- **Task to carry out**:
Starting at the line that contains "RRP £210 Lot" and ending at the line that contains "RRP £170 Lot", the lines below are to be given again exactly, with nothing added.

--- The data Enclosed Below ---

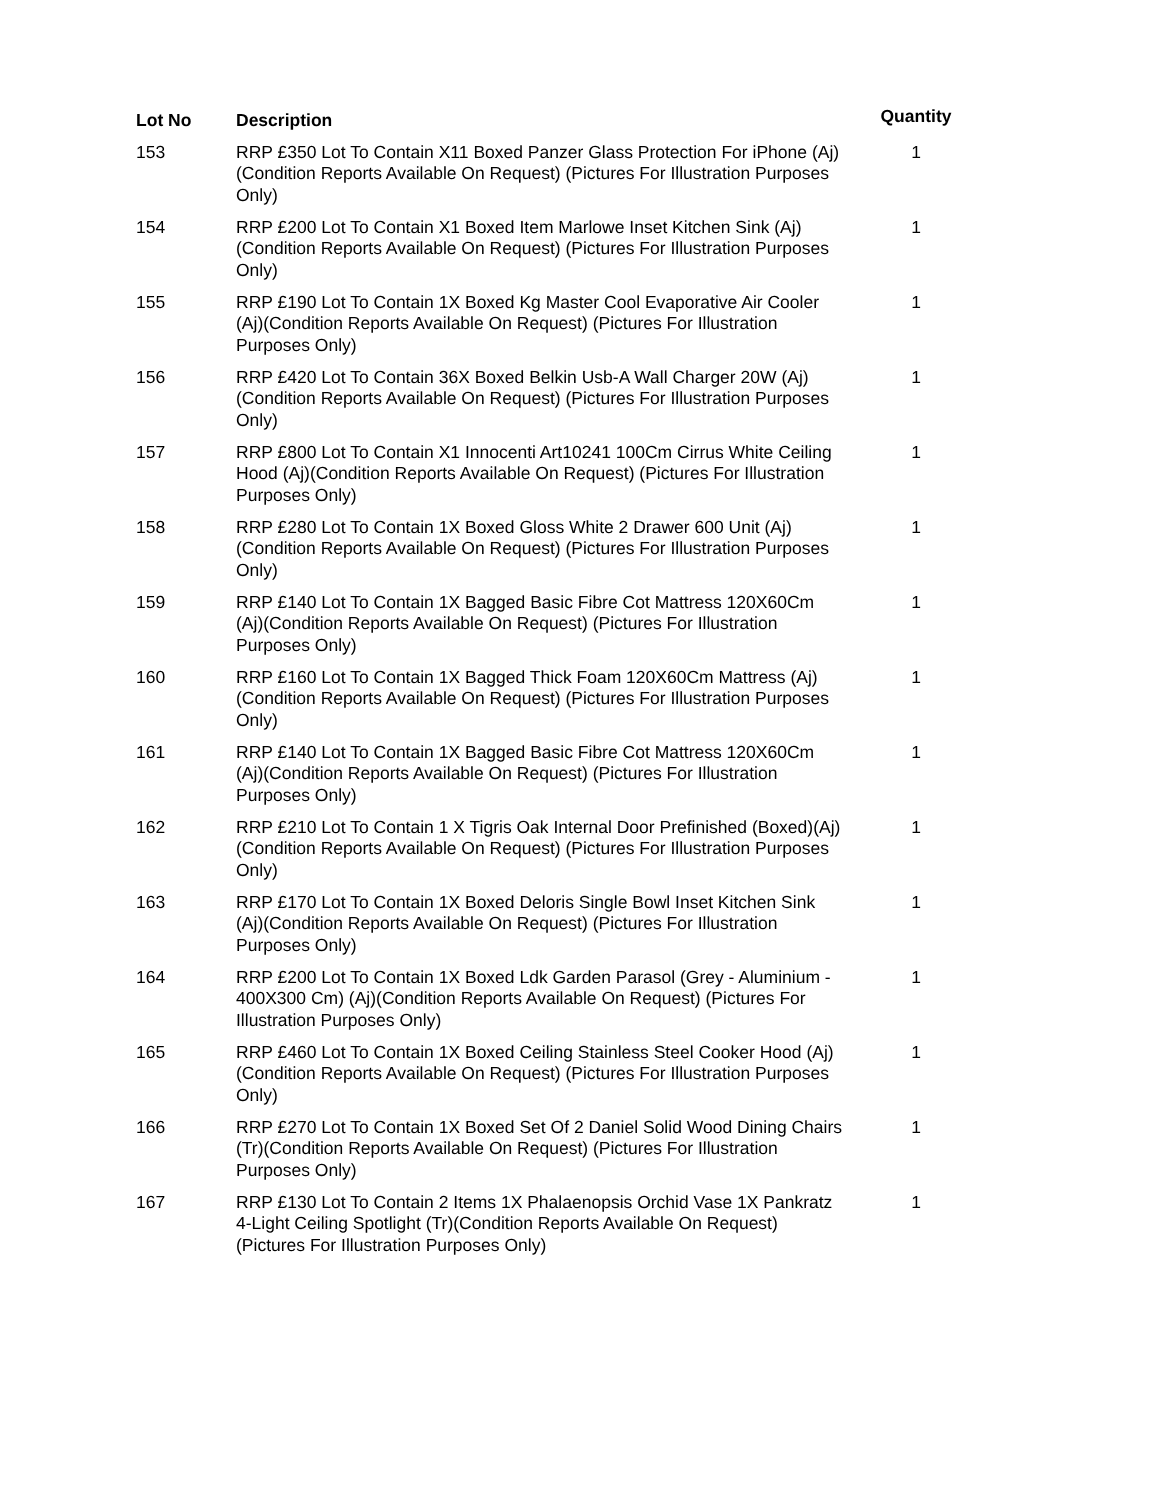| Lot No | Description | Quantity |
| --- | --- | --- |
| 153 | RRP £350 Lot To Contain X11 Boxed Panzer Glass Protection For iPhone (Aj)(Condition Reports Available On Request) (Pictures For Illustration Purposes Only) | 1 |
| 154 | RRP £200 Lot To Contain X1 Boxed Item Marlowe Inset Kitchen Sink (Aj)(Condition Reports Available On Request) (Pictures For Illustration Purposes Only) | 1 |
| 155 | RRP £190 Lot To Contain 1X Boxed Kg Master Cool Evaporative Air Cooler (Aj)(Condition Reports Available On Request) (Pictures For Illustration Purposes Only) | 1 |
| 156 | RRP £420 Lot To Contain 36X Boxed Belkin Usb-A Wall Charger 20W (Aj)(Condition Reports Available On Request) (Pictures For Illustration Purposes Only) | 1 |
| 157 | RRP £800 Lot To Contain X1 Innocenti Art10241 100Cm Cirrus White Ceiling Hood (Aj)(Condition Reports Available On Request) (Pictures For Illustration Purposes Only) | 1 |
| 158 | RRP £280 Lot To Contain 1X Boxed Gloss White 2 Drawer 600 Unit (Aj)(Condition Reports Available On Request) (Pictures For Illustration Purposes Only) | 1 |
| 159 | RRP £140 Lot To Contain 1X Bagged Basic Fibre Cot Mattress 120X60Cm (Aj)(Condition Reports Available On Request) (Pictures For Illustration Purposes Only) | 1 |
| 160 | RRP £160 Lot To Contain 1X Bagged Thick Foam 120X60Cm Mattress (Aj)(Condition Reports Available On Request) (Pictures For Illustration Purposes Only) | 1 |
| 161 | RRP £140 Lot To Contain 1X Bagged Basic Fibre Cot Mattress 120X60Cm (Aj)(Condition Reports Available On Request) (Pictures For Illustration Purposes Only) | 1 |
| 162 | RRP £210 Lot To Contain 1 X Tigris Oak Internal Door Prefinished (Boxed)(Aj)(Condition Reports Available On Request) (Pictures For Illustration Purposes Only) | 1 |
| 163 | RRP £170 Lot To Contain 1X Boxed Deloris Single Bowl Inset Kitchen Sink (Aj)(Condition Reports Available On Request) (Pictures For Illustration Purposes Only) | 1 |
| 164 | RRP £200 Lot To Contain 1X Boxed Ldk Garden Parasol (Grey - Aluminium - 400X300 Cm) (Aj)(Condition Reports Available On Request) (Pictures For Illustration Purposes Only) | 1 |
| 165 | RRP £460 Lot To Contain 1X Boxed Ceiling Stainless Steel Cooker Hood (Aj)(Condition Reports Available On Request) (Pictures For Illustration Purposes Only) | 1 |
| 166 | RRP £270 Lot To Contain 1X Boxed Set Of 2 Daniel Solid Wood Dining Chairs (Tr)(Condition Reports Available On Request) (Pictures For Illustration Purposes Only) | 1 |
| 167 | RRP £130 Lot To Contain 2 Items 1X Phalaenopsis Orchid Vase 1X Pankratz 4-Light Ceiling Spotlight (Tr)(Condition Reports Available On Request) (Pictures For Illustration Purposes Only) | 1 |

--- End of Enclosed The data ---

- **Solution to the problem**:
| 162 | RRP £210 Lot To Contain 1 X Tigris Oak Internal Door Prefinished (Boxed)(Aj)(Condition Reports Available On Request) (Pictures For Illustration Purposes Only) | 1 |
| 163 | RRP £170 Lot To Contain 1X Boxed Deloris Single Bowl Inset Kitchen Sink (Aj)(Condition Reports Available On Request) (Pictures For Illustration Purposes Only) | 1 |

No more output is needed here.